FOIA Advisor

Monthly Roundup: May 2026

Monthly Roundup (2026)Allan BlutsteinComment

Below is a summary of the notable FOIA court decisions and news from last month, as well as a look ahead to FOIA events in June.

Court opinions

We identified and summarized 15 opinions in May. Of note, in Mora v. U.S. Customs & Border Prot. (D.D.C. May 18), the court granted summary judgment to CBP in a case brought by immigration attorneys alleging that the agency maintained an unlawful policy or practice of ignoring FOIA deadlines. The court found that CBP's backlog resulted from "exceptional circumstances" rather than deliberate noncompliance, and declined to follow two Northern District of California decisions that had applied the Ninth Circuit's different policy-or-practice standard.

Also of interest was Alper v. DOJ (D.D.C. May 14), in which the court ruled that the public interest in corroborating a death-row inmate's innocence claim outweighed the privacy interests of FBI agents, private individuals, and hotel guests whose statements supported that claim, ordering disclosure of all three categories of records.

Top news

  • On May 7th, DOJ/OIP announced that all agencies had finalized their FY 2025 Annual FOIA reports. Government-wide, agencies received 1,707,197 requests — a 13.7% increase over FY 2024 — and processed a record-high 1,635,055 requests. The backlog, however, grew 28.2% to 339,671 requests, while total FOIA staffing fell 14.3% to 4,823 full-time employees.

  • Also on May 7th, a federal jury convicted Sohaib Akhter of Alexandria, Virginia, on charges of conspiracy to commit computer fraud, password trafficking, and possession of a firearm by a prohibited person. Akhter and his twin brother worked for a company that provided software and services to more than 45 federal agencies, including case management and FOIA database software. The brothers sought to harm their employer and its government customers by accessing computers without authorization and deleting approximately 96 FOIA and other government databases.
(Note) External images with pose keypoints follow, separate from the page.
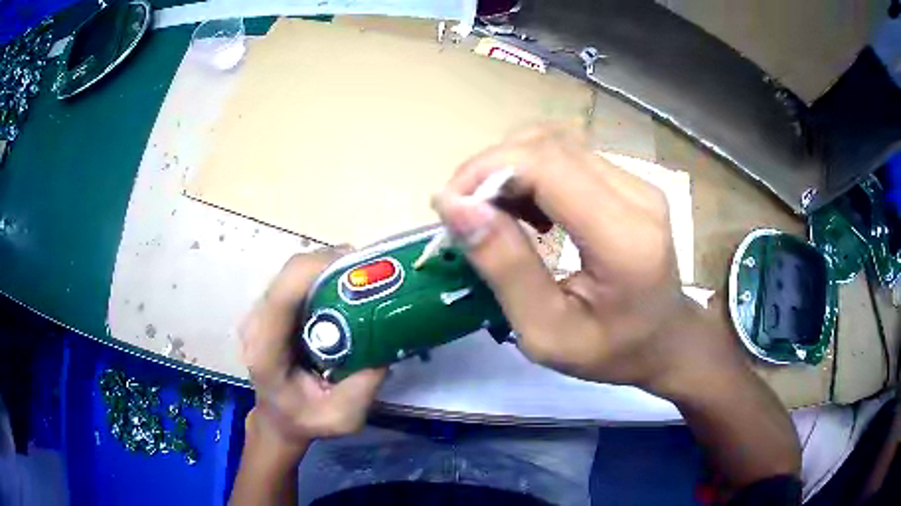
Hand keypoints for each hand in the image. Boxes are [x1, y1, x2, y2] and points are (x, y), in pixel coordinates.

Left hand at [239, 250, 386, 452]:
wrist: (277, 419)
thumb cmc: (305, 421)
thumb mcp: (343, 418)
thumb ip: (364, 386)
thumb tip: (387, 344)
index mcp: (265, 352)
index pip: (282, 297)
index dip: (315, 271)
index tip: (359, 267)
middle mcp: (256, 324)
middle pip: (289, 274)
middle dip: (330, 264)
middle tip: (372, 273)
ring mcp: (261, 312)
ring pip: (294, 271)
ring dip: (329, 266)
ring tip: (364, 278)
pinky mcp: (271, 308)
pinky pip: (297, 279)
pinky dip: (324, 275)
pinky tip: (347, 287)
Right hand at [434, 126, 741, 395]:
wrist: (667, 341)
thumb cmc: (611, 351)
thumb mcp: (547, 333)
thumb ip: (505, 269)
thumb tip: (456, 207)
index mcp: (624, 237)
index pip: (547, 166)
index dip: (488, 171)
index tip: (449, 207)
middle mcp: (637, 195)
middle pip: (548, 145)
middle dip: (491, 169)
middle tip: (465, 213)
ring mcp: (638, 182)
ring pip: (555, 144)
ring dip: (510, 169)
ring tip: (493, 215)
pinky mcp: (631, 181)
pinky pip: (569, 157)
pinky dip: (532, 174)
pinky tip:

  • Former President Biden sued the Justice Department on May 27th to block release of audio recordings and transcripts from his 2017 interviews with his memoir ghostwriter, which the Heritage Foundation had sought under FOIA. Biden's filing argued that the DOJ was abandoning "core tenets of American justice" by disclosing his "private information." The dispute connects to FOIA litigation the Heritage Foundation filed in 2024 seeking materials from Special Counsel Robert Hur's investigation into Biden's handling of classified documents.

June events

June 1: Deadline for nominations for 2026-2028 FOIA Advisory Committee

June 3: DOJ/OIP, Exemption 1 and Exemption 7 Training

June 11: FOIA Advisory Committee meeting.